October 19, 1892 [Belgaum, Karnataka]

I had been waiting for Swamiji [Swami Vivekananda] from six o’clock in the morning. It struck eight. So without waiting any longer, I left for Swamiji’s place with a friend. There we found him seated in the midst of a respectable gathering of lawyers and other learned men, and carrying on conversation with them. He answered their questions without the slightest hesitation, sometimes in English and sometimes in Hindi or Sanskrit. There were also people like myself who accepted Huxley’s philosophy as their Bible, and started arguing with Swamiji on that basis. But he silenced them all either through repartees or serious dissertation. As I sat there after saluting him, I was thinking, ‘Is he a man or a god?’ So I could not remember all that I heard. I write down only the few words that come to my mind.

A lawyer asked, ‘The Mantras we use in our morning and evening prayers are in Sanskrit, and we do not understand a bit of them. Is it of any use to us to go on uttering them?’

Swamiji replied, ‘They do have good results. Born in a Brahmin family as you are, you can easily learn the meaning of those few Mantras. If you do not do so, who is to blame? Even if you do not understand the meaning, I hope, when you sit for prayer, you have the feeling that you are doing something virtuous and not sinful. If you have the belief that you are doing something meritorious, then that in itself is enough to yield good results.’

Just then somebody said, ‘Talks on religious matters should not be carried on in a foreign language, since it is prohibited in suchand-such a Purana.’

Swamiji replied, ‘It is good to talk of religious things, no matter what the language is.’

In support of this he quoted from the Vedas and added, ‘A judgement passed by a High Court cannot be set at naught by a lower court’ [a reference to the fact that the Vedas are more authoritative than the Puranas].

▶ Given instruction
Quote the account of Swamiji's conversation in Belgaum in full, word for word. Work only from the account of Swamiji's conversation in Belgaum.

▶ Source material
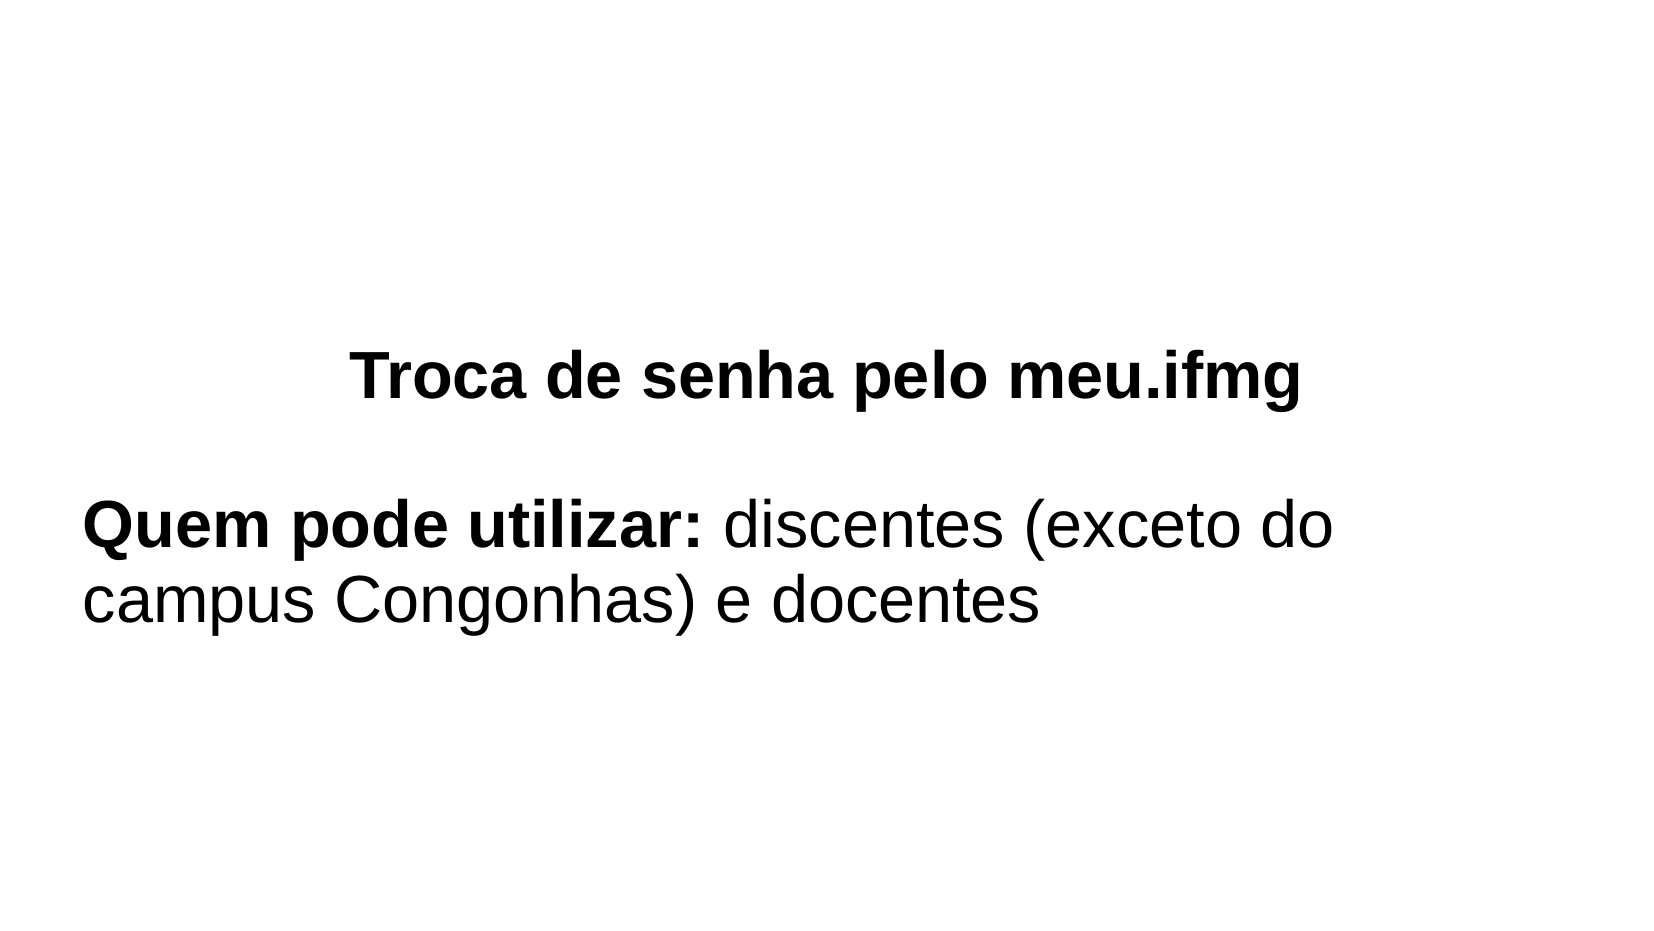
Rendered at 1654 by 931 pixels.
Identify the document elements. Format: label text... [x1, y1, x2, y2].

▶ Task response
October 19, 1892 [Belgaum, Karnataka]

I had been waiting for Swamiji [Swami Vivekananda] from six o’clock in the morning. It struck eight. So without waiting any longer, I left for Swamiji’s place with a friend. There we found him seated in the midst of a respectable gathering of lawyers and other learned men, and carrying on conversation with them. He answered their questions without the slightest hesitation, sometimes in English and sometimes in Hindi or Sanskrit. There were also people like myself who accepted Huxley’s philosophy as their Bible, and started arguing with Swamiji on that basis. But he silenced them all either through repartees or serious dissertation. As I sat there after saluting him, I was thinking, ‘Is he a man or a god?’ So I could not remember all that I heard. I write down only the few words that come to my mind.

A lawyer asked, ‘The Mantras we use in our morning and evening prayers are in Sanskrit, and we do not understand a bit of them. Is it of any use to us to go on uttering them?’

Swamiji replied, ‘They do have good results. Born in a Brahmin family as you are, you can easily learn the meaning of those few Mantras. If you do not do so, who is to blame? Even if you do not understand the meaning, I hope, when you sit for prayer, you have the feeling that you are doing something virtuous and not sinful. If you have the belief that you are doing something meritorious, then that in itself is enough to yield good results.’

Just then somebody said, ‘Talks on religious matters should not be carried on in a foreign language, since it is prohibited in suchand-such a Purana.’

Swamiji replied, ‘It is good to talk of religious things, no matter what the language is.’

In support of this he quoted from the Vedas and added, ‘A judgement passed by a High Court cannot be set at naught by a lower court’ [a reference to the fact that the Vedas are more authoritative than the Puranas].